Necrostatin-1 blocks ferroptosis via an unknown mechanism and necroptosis through inhibition of receptor-interacting protein kinase-1 (RIP1). We report that necrostatin-1 suppresses cyclooxygenase-2-dependent prostaglandin biosynthesis in lipopolysaccharide-treated RAW264.7 macrophages (IC50 ∼ 100 µM). This activity is shared by necrostatin-1i (IC50 ∼ 50 µM), which lacks RIP1 inhibitory activity, but not the RIP1 inhibitors necrostatin-1s or deschloronecrostatin-1s. Furthermore, we show that the potent ferroptosis inhibitors and related compounds ferrostatin-1, phenoxazine, phenothiazine, and 10-methylphenothiazine strongly inhibit cellular prostaglandin biosynthesis with IC50's in the range of 30 nM to 3.5 µM. None of the compounds inhibit lipopolysaccharide-mediated cyclooxygenase-2 protein induction. In the presence of activating hydroperoxides, the necrostatins and ferroptosis inhibitors range from low potency inhibition to stimulation of in vitro cyclooxygenase-2 activity; however, inhibitory potency is increased under conditions of low peroxide tone. The ferroptosis inhibitors are highly effective reducing substrates for cyclooxygenase-2's peroxidase activity, suggesting that they act by suppressing hydroperoxide-mediated activation of the cyclooxygenase active site. In contrast, for the necrostatins, cellular prostaglandin synthesis inhibition does not correlate with peroxidase-reducing activity but rather with the presence of a thiohydantoin substituent, which conveys the ability to reduce the endoperoxide intermediate prostaglandin H2 to prostaglandin F2α in vitro. This finding suggests that necrostatin-1 blocks cellular prostaglandin synthesis and ferroptosis via a redox mechanism distinct from action as a one-electron donor. The results indicate that a wide range of compounds derived from redox-active chemical scaffolds can block cellular prostaglandin biosynthesis.

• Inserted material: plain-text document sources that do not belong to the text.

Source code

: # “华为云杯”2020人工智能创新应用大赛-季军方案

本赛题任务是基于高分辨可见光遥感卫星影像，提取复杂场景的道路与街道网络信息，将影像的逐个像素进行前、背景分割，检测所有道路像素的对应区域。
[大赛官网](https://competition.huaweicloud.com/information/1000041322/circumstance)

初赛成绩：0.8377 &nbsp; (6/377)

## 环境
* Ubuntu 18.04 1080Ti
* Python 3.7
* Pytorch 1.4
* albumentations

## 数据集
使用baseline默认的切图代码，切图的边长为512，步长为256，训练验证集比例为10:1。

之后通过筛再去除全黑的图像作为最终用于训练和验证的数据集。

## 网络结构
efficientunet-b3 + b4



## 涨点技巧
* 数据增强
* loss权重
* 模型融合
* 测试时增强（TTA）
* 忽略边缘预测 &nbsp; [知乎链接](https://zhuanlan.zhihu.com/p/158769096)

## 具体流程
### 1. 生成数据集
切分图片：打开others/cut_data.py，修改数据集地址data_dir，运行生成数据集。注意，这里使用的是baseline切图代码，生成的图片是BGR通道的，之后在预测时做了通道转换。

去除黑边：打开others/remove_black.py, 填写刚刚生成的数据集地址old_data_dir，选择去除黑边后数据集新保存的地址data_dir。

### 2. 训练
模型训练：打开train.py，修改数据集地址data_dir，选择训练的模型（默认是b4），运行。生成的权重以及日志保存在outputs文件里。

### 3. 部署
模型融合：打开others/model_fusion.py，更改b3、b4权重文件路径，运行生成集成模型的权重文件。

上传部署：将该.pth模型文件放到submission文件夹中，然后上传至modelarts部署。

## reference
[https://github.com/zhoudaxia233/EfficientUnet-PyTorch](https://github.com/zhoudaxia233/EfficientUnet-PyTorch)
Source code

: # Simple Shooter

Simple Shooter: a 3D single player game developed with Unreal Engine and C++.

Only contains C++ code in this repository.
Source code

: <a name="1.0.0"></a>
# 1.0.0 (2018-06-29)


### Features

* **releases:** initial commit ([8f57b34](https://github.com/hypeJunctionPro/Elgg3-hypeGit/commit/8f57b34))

Molecular Imaging of Inflammation in Osteoarthritis Using a Water-Soluble Fluorocoxib.

Clinical imaging approaches to detect inflammatory biomarkers, such as cyclooxygenase-2 (COX-2), may facilitate the diagnosis and therapy of inflammatory diseases. To this end, we report the discovery of N-[(rhodamin-X-yl)but-4-yl]-2-[1-(4-chlorobenzoyl)-5-methoxy-2-methyl-1H-indol-3-yl]acetamide chloride salt (fluorocoxib D), a hydrophilic analog of fluorocoxib A. Fluorocoxib D inhibits COX-2 selectively in purified enzyme preparations and cells. It exhibits adequate photophysical properties to enable detection of COX-2 in intact cells, in a mouse model of carrageenan-induced acute footpad inflammation and inflammation in a mouse model of osteoarthritis. COX-2-selectivity was verified either by blocking the enzyme's active site with celecoxib or by molecular imaging with nontargeted 5-carboxy-X-rhodamine dye. These data indicate that fluorocoxib D is an ideal candidate for early detection of inflammatory or neoplastic lesions expressing elevated levels of COX-2.